Value Case Study: FEW Rye WhiskeyLeave a comment
September 5, 2013 by Bourbon Empire
Whisky Advocate recently put FEW Spirits’ Rye Whiskey into the top 10 of its Fall Issue Buying Guide. That actually means something. Whisky Advocate is one of the more even-keeled sources of whiskey advice out there. It stands well above a growing mass of blogs and other websites tripping over their own exuberance to gush about whatever free bottle of mediocre whiskey they recently got in the mail to review.
Whisky Advocate gave FEW an 89, which means “good to very good.” I think that FEW’s rye is the best whiskey they put out, so it’s good to see them getting some credit, although I was a little confused by the rating. I’ve tasted lots of other 89s on WA’s scale that I find much better (and some in the low 80s that I find better). That’s just me, and the rest of this conversation can probably be filed under “subjectivity.” Part of the fun of being a whiskey geek is debating the goods and bads of such things.

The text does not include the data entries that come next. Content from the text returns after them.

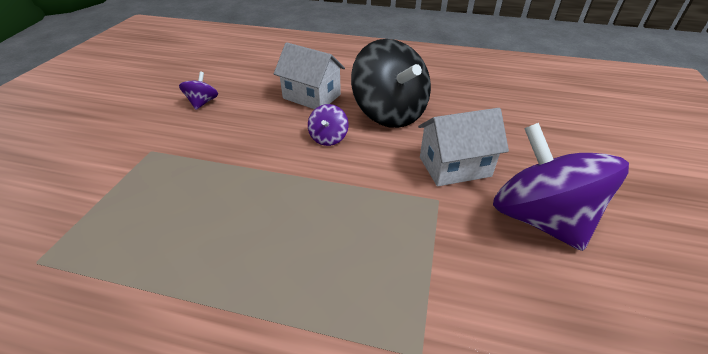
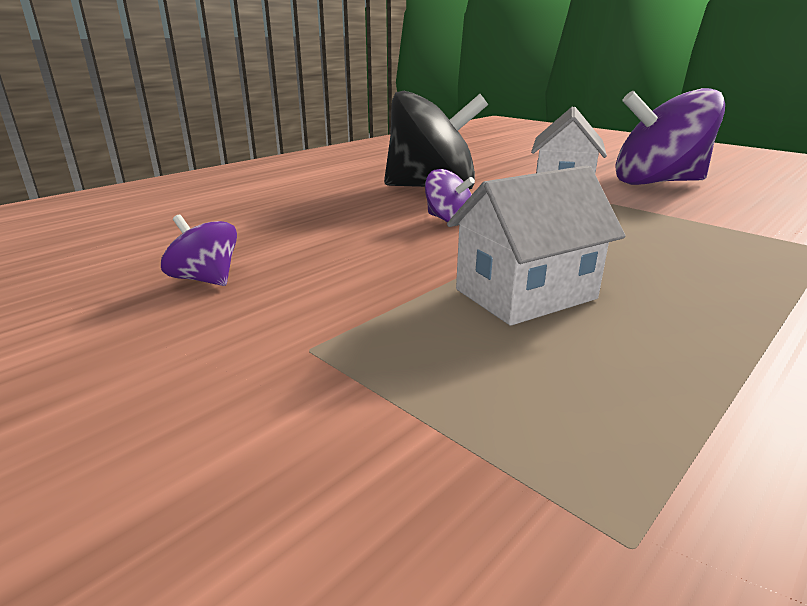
camera: 60 degrees left, 15 degrees down
(311, 96) = (330, 211): white house -> white house (525, 294)

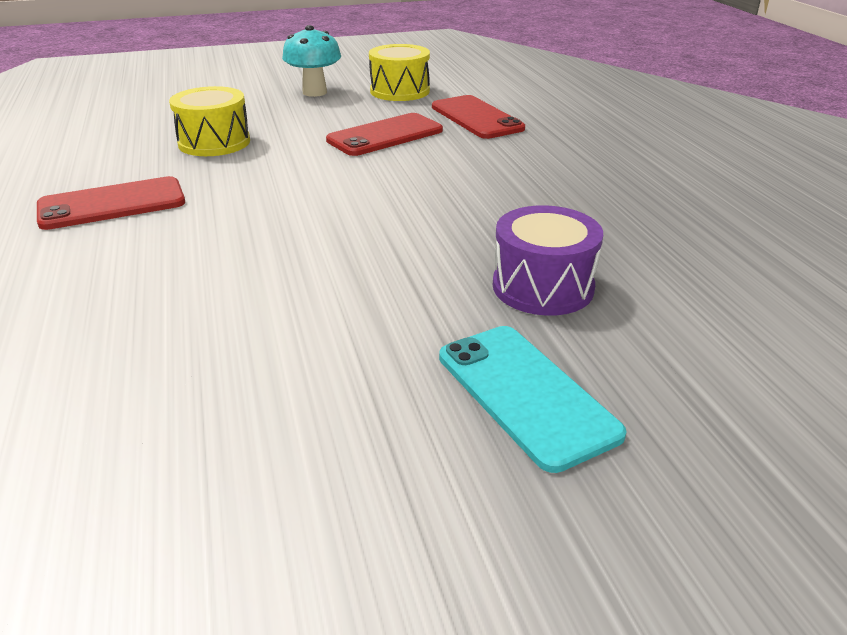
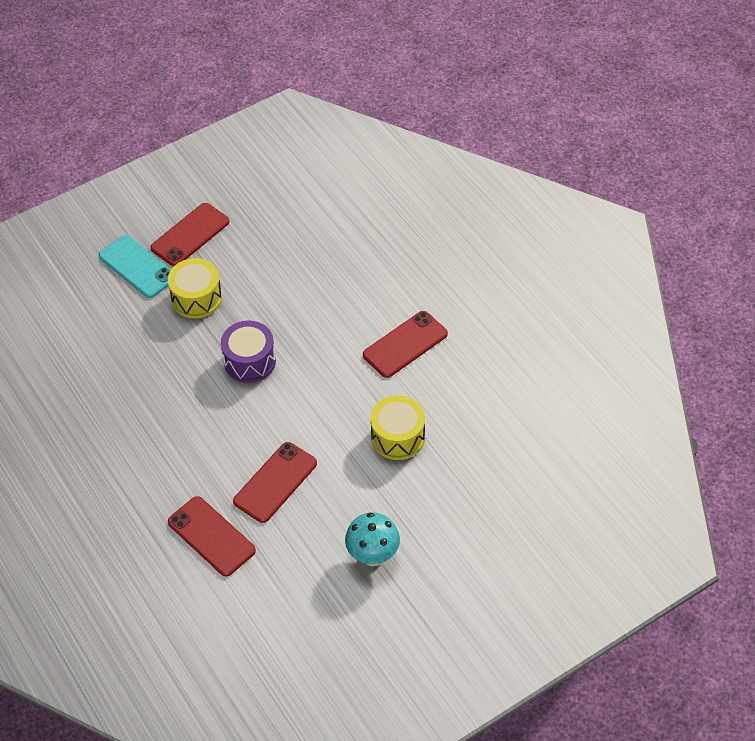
camera: 165 degrees right, 20 degrees up
(374, 437) = (190, 235): none -> red phone
(400, 91) = (296, 580): yellow drum -> yellow drum (196, 298)
(543, 287) = (136, 333): purple drum -> purple drum (250, 361)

But I think it’s worth putting some additional context around that score. At the liquor store down my street, FEW’s rye costs $65 per bottle, nearly three times the price of regular old Buffalo Trace bourbon, which scored 90 on WA’s scale. Elmer T. Lee was on the same fall buying guide, coming in at 90 points for $30/bottle. FEW’s rye is only two points above Rittenhouse Rye, which I regularly see for about $20/bottle, and like just as much. The Whisky Advocate Website is full of other American whiskies–including numerous expressions of Evan Williams Single Barrel–that all score the same or higher than FEW’s rye but cost considerably less. That’s just the tip of the iceberg.

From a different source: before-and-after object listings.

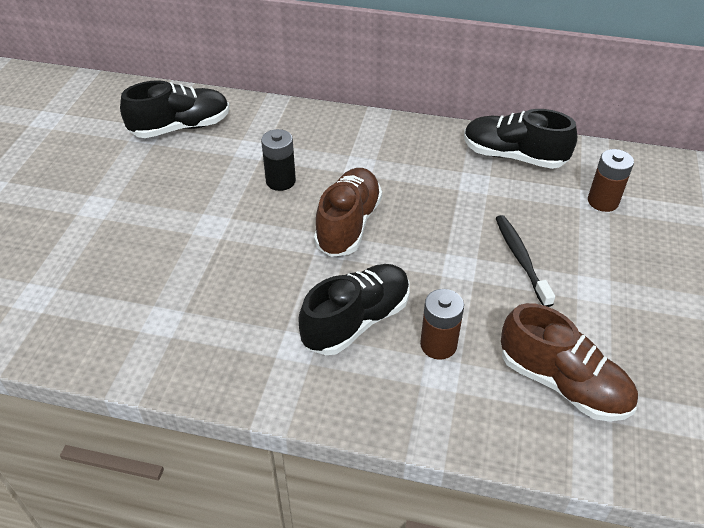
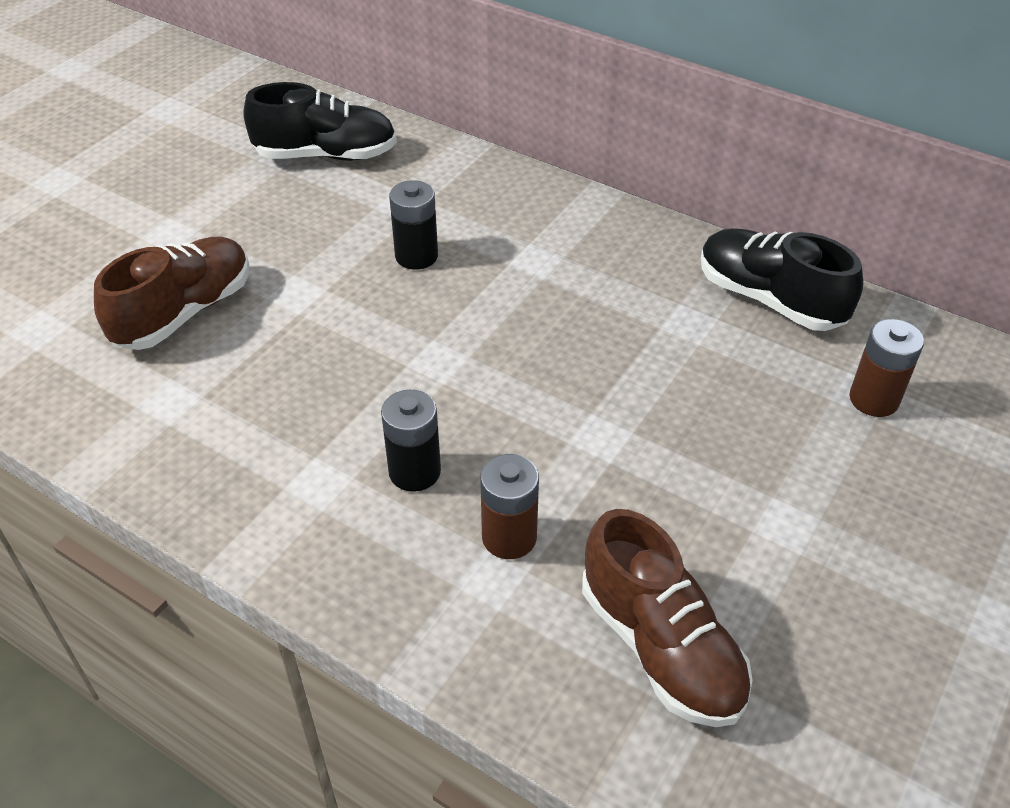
camera: 20 degrees right, 0 degrees up
(348, 224) = (475, 337): brown shoe -> brown shoe (184, 312)
(356, 321) = (414, 471): black shoe -> black battery
(520, 259) = (697, 450): black toothbrush -> none

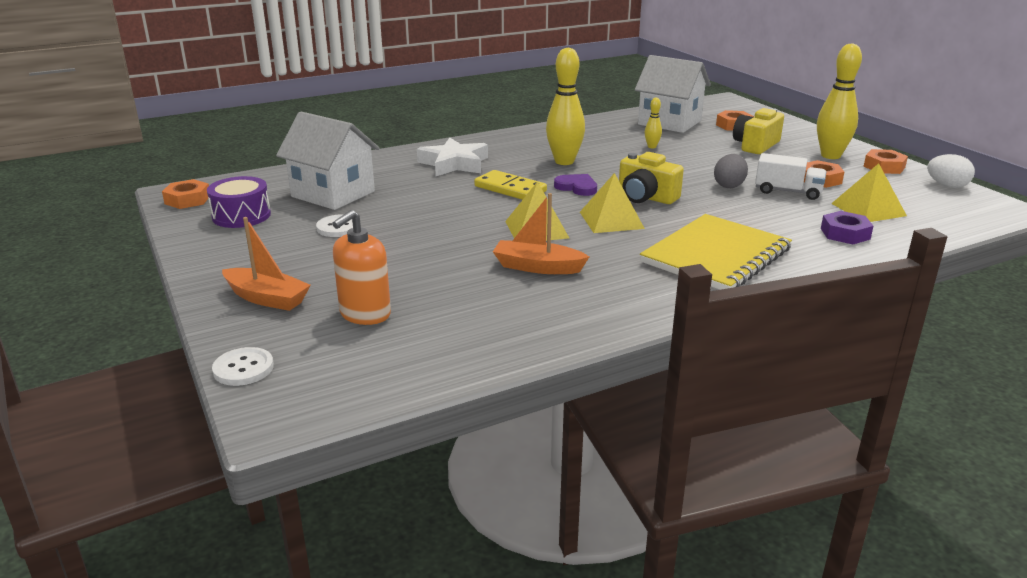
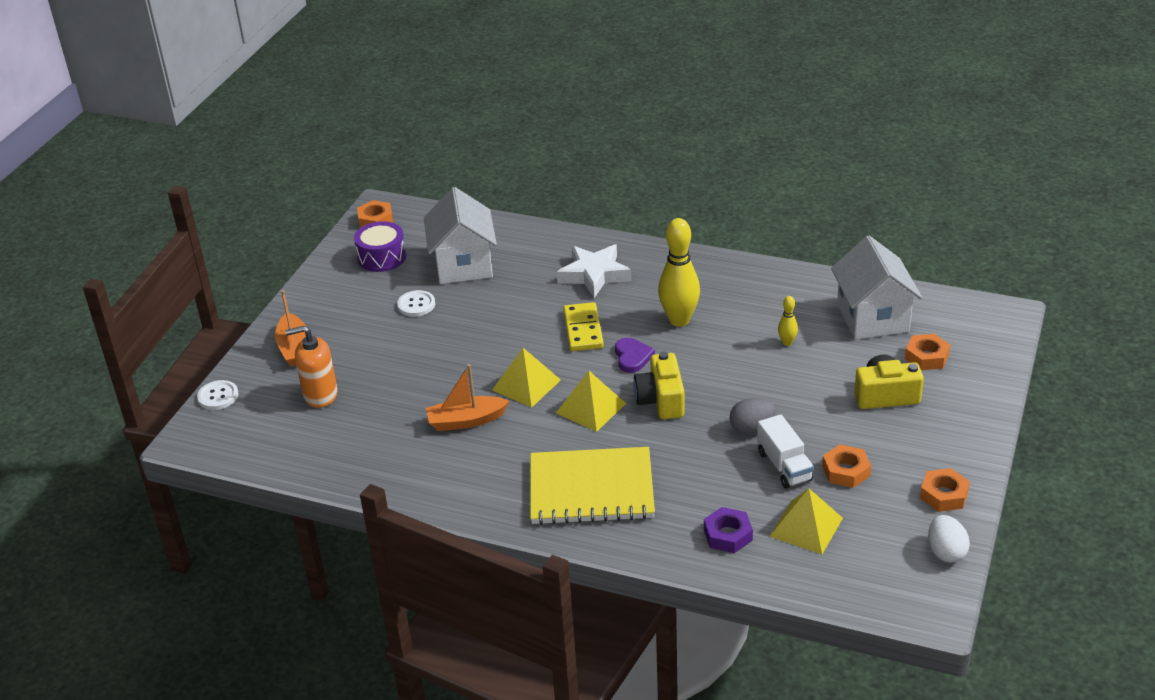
camera: 50 degrees right, 10 degrees up
(538, 267) = (466, 421): orange boat -> orange boat turned 75 degrees counterclockwise
(830, 156) = (926, 451): yellow bowling pin -> none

I don’t want to rag on FEW — its rye is worth trying, if not just for the sake of conversation. However, the price issue raises a question of survival for FEW and other new microdistilleries. For that price, FEW’s rye will never become a mainstay in my liquor cabinet with the myriad of other tasty alternatives available.
Repeat business is incredibly important to building a brand, and it’s difficult to see how FEW and other microdistilleries with similar pricing structures will keep customers who can get comparable stuff for a fraction of the price. Lots of folks are rushing to try all the new products flooding the market right now. What happens to brands if things cool down and consumers settle into grooves?

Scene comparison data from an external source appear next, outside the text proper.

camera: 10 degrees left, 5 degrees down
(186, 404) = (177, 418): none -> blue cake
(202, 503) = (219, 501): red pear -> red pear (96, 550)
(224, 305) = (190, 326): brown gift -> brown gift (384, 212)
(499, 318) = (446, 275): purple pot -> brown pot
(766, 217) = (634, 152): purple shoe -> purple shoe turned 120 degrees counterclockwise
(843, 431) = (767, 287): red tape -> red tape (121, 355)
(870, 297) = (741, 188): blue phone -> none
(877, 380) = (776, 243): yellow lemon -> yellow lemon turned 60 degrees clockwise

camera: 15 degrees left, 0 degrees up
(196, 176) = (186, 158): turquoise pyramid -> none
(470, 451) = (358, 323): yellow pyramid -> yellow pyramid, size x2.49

I could be wrong here–perhaps the Internet will keep the whiskey world whipped into a frenzy and buyers won’t fall into a fatigue. Maybe this is a new normal and my attitude about what whiskey should cost is outdated. But if I’m not wrong, I’m curious to know if newer distilleries will drop their prices or just go out of business?
I don’t want the latter to happen — the variety offered by the craft boom has been a welcome change of pace. I want to see what microdistilleries do next, particularly when they can afford to give their whiskies more time to age and can get a little bit of elbow room to really do things right. I realize they need cash to get up and running and I want to support them, but it’s hard to justify buying stuff like FEW’s rye more than once, and that raises a lot of questions about where the craft movement is headed.